The book shows how prayer should be addressed to God “through Jesus” or “in his name”. In particular, the chapter entitled, “That all men should honour the Son” is useful. It discusses the correct balance between addressing our prayers to God through Jesus, whilst ensuring that we properly reverence the Lord Jesus Christ.

It is possible to look at the Lord’s intercessory work in a different way. Is Jesus no longer involved in our prayers? Is it possible that, having come into a covenant relationship with God through Jesus, we now go straight to the Father in prayer?
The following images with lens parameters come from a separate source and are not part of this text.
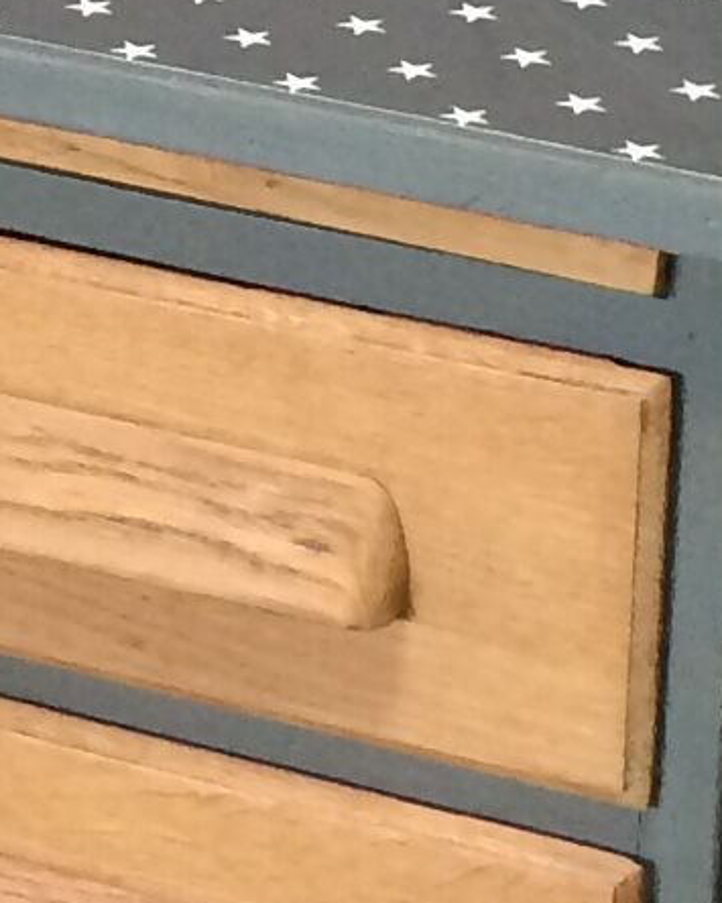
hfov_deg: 7.2
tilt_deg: -20.7
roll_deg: +1.3
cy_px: -319
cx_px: -606
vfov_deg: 9.1
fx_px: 5558
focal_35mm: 208
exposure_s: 1/30
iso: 100
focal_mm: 4.15
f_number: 2.2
This suggestion runs into difficulties when the words of Hebrews 7:25 are considered:

“Wherefore he is able also to save them to the uttermost that come unto God by him, seeing he ever liveth to make intercession for them.”
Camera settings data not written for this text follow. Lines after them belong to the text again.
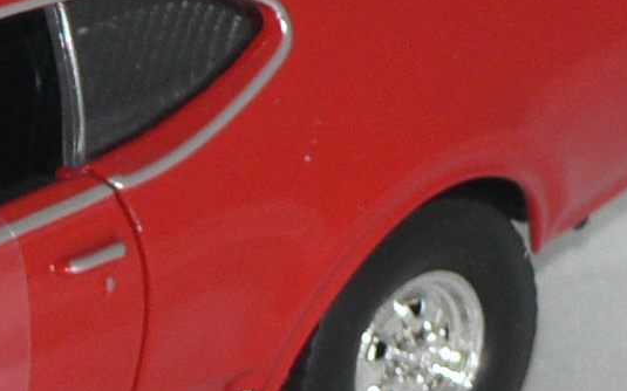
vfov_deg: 1.6
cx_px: -338
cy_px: 349
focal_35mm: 832
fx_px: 14213
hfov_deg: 2.5
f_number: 3.3
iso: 100
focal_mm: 27.4
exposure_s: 1/30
These words were written to brothers and sisters in Jerusalem, not to those outside the covenant. By them, we are assured that Jesus’ role as an intercessor was not a one-off event; rather he is constantly working to facilitate our approach to God – he is intimately involved with everything we say to the Father. However, we must be careful not to see Jesus as simply a messenger between ourselves and God. To use Brother John’s words: “There is a danger that we view the work of Christ in heaven as something akin to that of a telephone switchboard operator – mechanically passing on messages to God. This is far from the truth, for the one at God’s right hand is a living Lord, vitally concerned about our needs and our wish to pray through him” (page 88).

Instead of concentrating on the mechanics of prayer from ourselves to God, perhaps we do better to focus on what Jesus does in mediating grace and kindness from God toward us. As Brother John writes: “We should never cease to marvel at the promise of God to watch over us, to answer prayer, to supply our needs, and to show us the way of truth in Christ: “He who did not spare his own Son but gave him up for us all, how will he not also with him graciously give us all things? … (Nothing) will be able to separate us from the love of God in Christ Jesus our Lord” (page 90).

In conclusion

Prayer is a vast subject and yet surprisingly little has been written about it. The Path of Prayer, therefore, very capably fills a gap in our literature. It is a very helpful book, full of sound Bible study and practical advice and is to be recommended to all brethren and sisters and young people.